The lead researcher on the project, UniSA geospatial data analyst and urban planning expert Dr Ali Soltani, said the technique has implications for the property, urban planning and infrastructure sectors.

“Our modelling technique and findings may help real estate investors, builders, property owners, house appraisers and other stakeholders gain a more realistic view of the value of property and the factors that affect that,” Soltani said.

“This research has implications for policymakers by providing insights into the potential impacts of urban planning — such as infill regeneration, master-planned communities, gentrification and population displacement — and infrastructure provision policies on the housing market and subsequent local and regional economy.

“By capturing the complicated influence of infrastructure elements such as road and public transportation networks, commercial centres and natural landscapes on home value, our model is especially valuable for enhancing the accuracy of current land value predictions and lowering the risks associated with traditional property valuation methodologies, which are largely dependent on human experience and limited data.”

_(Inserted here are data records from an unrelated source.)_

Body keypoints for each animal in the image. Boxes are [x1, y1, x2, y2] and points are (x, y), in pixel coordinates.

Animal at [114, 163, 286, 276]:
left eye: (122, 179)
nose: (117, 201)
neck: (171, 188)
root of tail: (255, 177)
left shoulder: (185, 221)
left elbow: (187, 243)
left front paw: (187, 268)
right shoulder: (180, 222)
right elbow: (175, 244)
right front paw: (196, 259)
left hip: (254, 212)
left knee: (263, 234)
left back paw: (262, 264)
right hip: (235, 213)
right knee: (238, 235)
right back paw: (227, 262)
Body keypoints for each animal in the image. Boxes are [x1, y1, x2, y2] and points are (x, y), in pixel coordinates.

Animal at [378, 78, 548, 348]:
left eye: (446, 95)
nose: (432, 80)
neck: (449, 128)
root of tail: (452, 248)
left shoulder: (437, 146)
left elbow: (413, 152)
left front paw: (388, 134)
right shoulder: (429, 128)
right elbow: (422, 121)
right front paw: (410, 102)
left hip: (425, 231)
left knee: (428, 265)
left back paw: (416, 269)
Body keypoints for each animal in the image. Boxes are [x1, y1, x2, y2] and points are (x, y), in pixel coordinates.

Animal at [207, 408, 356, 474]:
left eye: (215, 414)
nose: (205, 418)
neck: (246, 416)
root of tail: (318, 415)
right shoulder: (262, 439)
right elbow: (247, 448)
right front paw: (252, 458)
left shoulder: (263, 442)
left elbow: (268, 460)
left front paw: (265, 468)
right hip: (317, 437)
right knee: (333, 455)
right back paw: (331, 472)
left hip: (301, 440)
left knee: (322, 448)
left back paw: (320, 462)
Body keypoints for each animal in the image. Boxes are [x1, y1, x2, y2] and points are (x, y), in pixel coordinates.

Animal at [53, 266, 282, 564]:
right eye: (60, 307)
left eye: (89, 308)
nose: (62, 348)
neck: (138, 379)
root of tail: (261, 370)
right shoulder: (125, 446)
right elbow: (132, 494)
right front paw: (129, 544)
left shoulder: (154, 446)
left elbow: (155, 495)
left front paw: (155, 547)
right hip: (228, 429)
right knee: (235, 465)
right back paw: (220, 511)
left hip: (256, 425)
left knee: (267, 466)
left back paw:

Soltani said the model — developed in conjunction with Professor Chris Pettit from UNSW’s City Futures Research Centre — may also be extended to include other economic features at both the macro and micro levels, such as interest rates, employment rates and the influence of COVID-19, by harnessing the benefits of big data technologies.

“This model has the potential to be used as a decision-support platform for a variety of stakeholders, including home buyers and sellers, banks and financial agents, investors, the government, and insurance or loan agents,” Soltani said.

“Our technique makes it simpler for stakeholders and the general public to apply the findings of sophisticated models on historical or real-time data from multiple sources, which have previously been almost black-box and expert-oriented.”

A summary of this research has been recently published in the journal Cities by Elsevier.